In its motion for default judgment, plaintiff Joe Hand Promotions, Inc. seeks a total of $27,130 in damages. As to the statutory damages of $5,000 (47 U.S.C. § 605(e)(3)(C)(i)(II)), attorney's fees of $1,500 (47 U.S.C. § 605(e)(3)(B)(iii)), and costs of $630 (47 U.S.C. § 605(e)(3)(B)(iii)), I have no issue.
The bulk of the amount sought, however, consists of $20,000 in discretionary damages under 47 U.S.C. § 605(e)(3)(C)(ii). That amount will be reduced to $5,000, an amount equal to the requested statutory damages. While the violation was surely willful, it was also limited in scope.
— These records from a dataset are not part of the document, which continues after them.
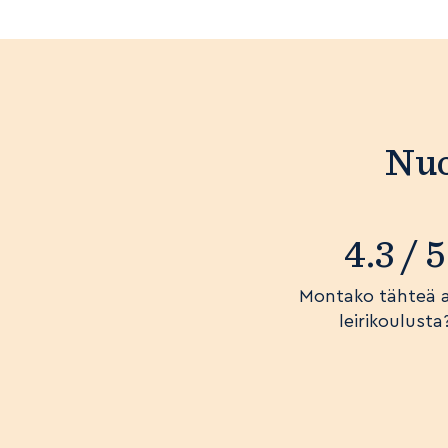
Nuo
4.3 / 5
Montako tähteä 
leirikoulusta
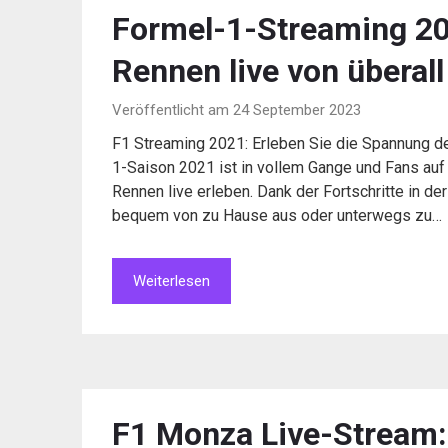
Formel-1-Streaming 202
Rennen live von überall
Veröffentlicht am 24 September 2023
F1 Streaming 2021: Erleben Sie die Spannung d
1-Saison 2021 ist in vollem Gange und Fans auf
Rennen live erleben. Dank der Fortschritte in d
bequem von zu Hause aus oder unterwegs zu…
Weiterlesen
F1 Monza Live-Stream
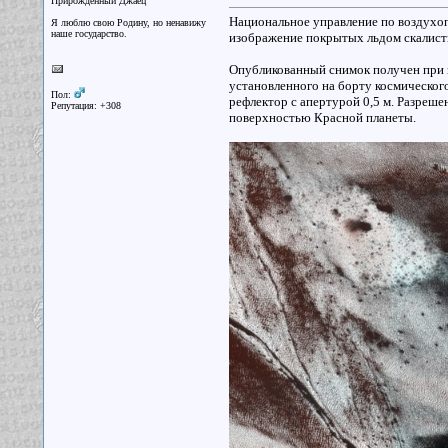
Прирожденный Джаец
Национальное управление по воздухо
Я люблю свою Родину, но ненавижу
наше государство.
изображение покрытых льдом скалист
Опубликованный снимок получен при п
установленного на борту космического
Пол:
рефлектор с апертурой 0,5 м. Разреше
Репутация: +308
поверхностью Красной планеты.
The fee avoided was apparently about $2200. Present on the night of the exhibition were 24 patrons, each of whom was charged $10.00. (Presumably the exhibition promoted the sale of drinks or food as well.) Discretionary damages of $5,000, when added to the statutory damages, represent a multiple of the likely gain from the offense. The award constitutes a sufficient punishment and deterrent for this small business, and more than sufficient compensation for any likely loss to the plaintiff.
The case cited by the plaintiff in support of a discretionary damages award, Time Warner Cable of New York City v. Googies Luncheonette, Inc., 77 F. Supp. 2d 485, 486 (S.D.N.Y. 1999), provides an instructive reality check. There, three bar/restaurants exhibited a pay per view event without paying the required fee. The district court, per Keenan, J., upheld the Magistrate Judge's recommendation of awards (with fees) totaling $4,635, $15,635, and $9,635.
I will therefore enter judgment as requested by the plaintiff in the amount of $12,130.
II. CONCLUSION
The motion for default judgment (ECF No. 16) is granted. Defendants are liable for damages in the amount of $12,130. A separate order and judgment accompanies this Opinion.